▶ [TASK TO CARRY OUT]
Go through the entries below and pick out every line with "Servicii".

▶ [RECORDS FOR THIS TASK]
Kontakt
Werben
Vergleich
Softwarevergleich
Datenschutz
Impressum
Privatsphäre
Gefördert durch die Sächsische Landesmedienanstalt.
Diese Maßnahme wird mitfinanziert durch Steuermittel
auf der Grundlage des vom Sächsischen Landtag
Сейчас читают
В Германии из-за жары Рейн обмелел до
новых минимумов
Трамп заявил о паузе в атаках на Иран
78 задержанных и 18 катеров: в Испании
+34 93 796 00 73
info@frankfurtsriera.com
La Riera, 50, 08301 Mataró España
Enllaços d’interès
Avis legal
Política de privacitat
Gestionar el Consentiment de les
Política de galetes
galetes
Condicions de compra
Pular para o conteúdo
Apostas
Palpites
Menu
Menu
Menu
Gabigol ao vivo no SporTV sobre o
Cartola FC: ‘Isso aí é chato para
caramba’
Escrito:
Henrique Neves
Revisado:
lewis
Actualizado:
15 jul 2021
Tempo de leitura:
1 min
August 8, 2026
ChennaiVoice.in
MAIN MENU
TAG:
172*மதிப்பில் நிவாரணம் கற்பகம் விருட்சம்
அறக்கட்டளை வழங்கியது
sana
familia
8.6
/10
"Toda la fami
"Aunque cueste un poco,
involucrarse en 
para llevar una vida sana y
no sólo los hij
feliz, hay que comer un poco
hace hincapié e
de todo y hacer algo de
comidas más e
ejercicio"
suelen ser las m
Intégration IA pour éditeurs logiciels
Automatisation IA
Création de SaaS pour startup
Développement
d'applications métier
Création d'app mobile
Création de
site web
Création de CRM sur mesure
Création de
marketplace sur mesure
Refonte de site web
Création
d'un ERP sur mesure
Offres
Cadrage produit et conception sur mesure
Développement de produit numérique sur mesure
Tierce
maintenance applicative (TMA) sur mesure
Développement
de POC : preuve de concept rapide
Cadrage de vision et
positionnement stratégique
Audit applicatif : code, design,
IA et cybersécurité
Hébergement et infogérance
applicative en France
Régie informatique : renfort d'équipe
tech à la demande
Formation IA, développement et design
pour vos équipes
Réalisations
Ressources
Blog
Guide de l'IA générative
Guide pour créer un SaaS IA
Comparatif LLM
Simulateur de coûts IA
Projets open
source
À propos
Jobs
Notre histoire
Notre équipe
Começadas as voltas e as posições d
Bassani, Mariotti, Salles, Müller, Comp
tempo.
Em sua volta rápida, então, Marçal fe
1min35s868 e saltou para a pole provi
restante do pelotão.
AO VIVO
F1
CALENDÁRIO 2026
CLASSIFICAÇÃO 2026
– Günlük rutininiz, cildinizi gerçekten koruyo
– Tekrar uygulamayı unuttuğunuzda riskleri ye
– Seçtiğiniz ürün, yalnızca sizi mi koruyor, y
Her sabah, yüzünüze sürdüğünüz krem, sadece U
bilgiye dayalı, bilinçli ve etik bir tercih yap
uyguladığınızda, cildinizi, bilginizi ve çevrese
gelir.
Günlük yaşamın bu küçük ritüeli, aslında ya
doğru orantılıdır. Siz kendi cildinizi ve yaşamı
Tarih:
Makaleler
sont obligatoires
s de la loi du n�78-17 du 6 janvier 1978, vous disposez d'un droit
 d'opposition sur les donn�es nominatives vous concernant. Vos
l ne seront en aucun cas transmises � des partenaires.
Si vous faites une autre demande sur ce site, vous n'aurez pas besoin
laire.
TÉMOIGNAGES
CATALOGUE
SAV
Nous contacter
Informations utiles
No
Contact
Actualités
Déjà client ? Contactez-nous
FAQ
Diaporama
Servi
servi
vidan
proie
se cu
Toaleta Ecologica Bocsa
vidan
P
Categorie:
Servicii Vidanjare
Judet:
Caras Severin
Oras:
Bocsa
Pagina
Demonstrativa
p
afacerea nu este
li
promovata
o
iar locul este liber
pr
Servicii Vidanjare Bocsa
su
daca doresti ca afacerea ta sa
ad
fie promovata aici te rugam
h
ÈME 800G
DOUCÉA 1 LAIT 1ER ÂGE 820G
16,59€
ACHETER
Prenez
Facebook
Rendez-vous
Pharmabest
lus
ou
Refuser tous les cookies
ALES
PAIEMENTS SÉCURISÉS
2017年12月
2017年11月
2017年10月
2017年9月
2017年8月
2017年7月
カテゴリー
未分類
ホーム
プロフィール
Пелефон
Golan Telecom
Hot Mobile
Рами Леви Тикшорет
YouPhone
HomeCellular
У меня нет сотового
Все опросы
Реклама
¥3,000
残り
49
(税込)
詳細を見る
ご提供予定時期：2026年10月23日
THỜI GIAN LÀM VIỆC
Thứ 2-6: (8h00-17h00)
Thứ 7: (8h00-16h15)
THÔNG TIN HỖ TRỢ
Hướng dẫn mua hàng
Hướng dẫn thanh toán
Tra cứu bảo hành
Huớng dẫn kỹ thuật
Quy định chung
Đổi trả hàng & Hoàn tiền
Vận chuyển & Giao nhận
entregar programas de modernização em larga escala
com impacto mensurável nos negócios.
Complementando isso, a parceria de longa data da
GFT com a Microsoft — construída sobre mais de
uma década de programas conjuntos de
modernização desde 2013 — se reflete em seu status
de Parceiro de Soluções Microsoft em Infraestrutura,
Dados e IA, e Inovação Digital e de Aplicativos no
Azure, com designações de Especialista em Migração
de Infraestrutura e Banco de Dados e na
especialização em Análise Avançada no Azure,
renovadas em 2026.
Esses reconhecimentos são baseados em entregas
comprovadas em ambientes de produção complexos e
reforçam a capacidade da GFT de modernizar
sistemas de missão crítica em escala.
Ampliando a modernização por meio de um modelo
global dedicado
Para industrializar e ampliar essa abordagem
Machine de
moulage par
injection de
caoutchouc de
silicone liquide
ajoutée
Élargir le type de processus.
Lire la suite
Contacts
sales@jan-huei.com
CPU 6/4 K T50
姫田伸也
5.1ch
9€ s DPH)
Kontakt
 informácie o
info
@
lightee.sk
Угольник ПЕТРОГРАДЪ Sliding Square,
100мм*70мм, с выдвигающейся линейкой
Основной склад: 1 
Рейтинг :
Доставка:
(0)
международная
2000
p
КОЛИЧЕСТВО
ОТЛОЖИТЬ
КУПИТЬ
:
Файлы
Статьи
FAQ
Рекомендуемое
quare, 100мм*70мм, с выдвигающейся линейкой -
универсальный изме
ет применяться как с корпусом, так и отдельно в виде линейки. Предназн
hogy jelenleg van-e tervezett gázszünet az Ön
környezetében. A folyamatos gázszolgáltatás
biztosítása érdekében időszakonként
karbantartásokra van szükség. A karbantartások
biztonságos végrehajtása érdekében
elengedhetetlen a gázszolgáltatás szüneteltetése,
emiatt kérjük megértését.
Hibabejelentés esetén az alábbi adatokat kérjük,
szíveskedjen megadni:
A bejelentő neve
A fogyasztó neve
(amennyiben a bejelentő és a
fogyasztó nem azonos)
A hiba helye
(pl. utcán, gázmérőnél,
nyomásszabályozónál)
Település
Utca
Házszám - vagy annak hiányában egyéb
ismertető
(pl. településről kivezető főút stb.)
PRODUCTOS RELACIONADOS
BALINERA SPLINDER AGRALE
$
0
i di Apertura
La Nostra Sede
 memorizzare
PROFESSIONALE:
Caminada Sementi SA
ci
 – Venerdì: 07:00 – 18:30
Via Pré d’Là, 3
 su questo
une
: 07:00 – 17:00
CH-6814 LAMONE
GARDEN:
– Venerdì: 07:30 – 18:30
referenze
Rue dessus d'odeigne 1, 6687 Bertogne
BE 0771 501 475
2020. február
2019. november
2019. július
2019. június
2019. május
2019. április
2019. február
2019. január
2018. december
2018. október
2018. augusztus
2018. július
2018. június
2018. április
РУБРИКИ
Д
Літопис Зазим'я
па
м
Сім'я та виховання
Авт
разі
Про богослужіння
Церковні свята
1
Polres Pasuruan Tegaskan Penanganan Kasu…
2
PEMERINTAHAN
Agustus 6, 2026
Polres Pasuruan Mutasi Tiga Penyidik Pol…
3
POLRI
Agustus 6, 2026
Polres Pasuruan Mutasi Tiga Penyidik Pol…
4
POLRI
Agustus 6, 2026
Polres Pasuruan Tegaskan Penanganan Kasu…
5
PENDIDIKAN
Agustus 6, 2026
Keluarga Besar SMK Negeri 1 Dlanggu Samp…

▶ [TASK RESPONSE]
Servicii Vidanjare
Servicii Vidanjare Bocsa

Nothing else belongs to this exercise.